Friday, January 11th, 2008

In China CTrip.com has the business travel business well under control. Think Orbitz or Expedia except for the fact that CTRP is effectively a monopoly. Bear Stearns estimates that the company holds a 57% market share of the Chinese online travel market and it has been growing.

The company’s future growth prospects remain bright because the online travel market itself in China is expected to grow at a 37% rate through 2010.

However, there is still the problem of the reluctance of the Chinese to use credit cards for booking on the Internet. And, in truth, China is just getting used to the idea of online travel booking. So the prospects for long term gorwth are pleasing.

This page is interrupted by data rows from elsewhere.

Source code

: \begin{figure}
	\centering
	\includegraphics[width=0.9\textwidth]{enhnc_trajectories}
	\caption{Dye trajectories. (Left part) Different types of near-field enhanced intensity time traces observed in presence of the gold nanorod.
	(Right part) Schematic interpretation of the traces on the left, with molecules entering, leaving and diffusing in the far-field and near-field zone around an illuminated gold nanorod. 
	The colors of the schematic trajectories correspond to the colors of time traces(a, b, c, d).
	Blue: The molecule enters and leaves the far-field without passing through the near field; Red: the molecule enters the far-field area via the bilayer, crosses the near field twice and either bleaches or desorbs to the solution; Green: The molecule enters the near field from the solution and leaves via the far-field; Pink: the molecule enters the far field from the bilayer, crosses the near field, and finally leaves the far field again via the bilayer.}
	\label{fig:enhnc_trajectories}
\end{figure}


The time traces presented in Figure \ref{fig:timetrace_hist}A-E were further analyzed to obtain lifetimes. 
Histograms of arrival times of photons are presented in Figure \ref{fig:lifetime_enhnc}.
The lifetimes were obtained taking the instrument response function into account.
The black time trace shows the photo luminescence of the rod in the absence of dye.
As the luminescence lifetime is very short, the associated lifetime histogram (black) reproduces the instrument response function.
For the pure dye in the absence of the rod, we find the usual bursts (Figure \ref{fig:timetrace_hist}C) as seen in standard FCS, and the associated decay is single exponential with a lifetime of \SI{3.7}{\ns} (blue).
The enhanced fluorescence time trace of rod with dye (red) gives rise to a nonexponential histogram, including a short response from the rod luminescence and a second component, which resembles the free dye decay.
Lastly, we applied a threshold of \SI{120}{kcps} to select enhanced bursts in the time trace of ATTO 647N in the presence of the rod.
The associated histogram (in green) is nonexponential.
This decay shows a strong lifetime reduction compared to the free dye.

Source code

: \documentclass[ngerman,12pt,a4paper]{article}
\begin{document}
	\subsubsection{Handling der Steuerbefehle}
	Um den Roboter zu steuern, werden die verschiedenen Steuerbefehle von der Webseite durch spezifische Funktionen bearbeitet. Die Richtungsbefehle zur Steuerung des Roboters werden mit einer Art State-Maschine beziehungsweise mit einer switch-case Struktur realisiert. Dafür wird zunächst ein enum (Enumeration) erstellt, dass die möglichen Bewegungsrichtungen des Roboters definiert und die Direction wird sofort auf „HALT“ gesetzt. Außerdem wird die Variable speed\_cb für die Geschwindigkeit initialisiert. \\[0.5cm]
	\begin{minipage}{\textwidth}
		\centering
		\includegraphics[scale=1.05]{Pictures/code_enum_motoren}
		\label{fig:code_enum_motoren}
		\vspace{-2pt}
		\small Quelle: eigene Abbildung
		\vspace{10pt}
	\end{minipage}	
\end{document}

Look at it another way. Bear Stearns estimates that the company only accounted for 2.7% of total hotel bookings in 2005, and 4% of total airline tickets in 2006. Take a medium term view abd by 2010 those figures will be around the 10% mark with plenty of room for growth.

Yes, the are other players in the market by at the moment it is CTrip right out there in front. This in the context of a robustly growing overall industry. Some of the major airlines have created their own online offering platforms, but at this point they have not been able to reach critical mass in order to effectively compete against CTRP. Nor, in truth is that likely for it takes a while for airlines to build up the infrastructure regarding total packages that are needed.

Citigroup notes that after Q2, management guided analysts to model 35% growth for Q3 but instead delivered 55% growth.

A look at industry trends shows that while hotel bookings are a strong cash flow driver for the company (and this business is expected to continue to grow), the primary growth engines will likely revolve around air ticketing and packaged tours. CTRP looks set on a winner.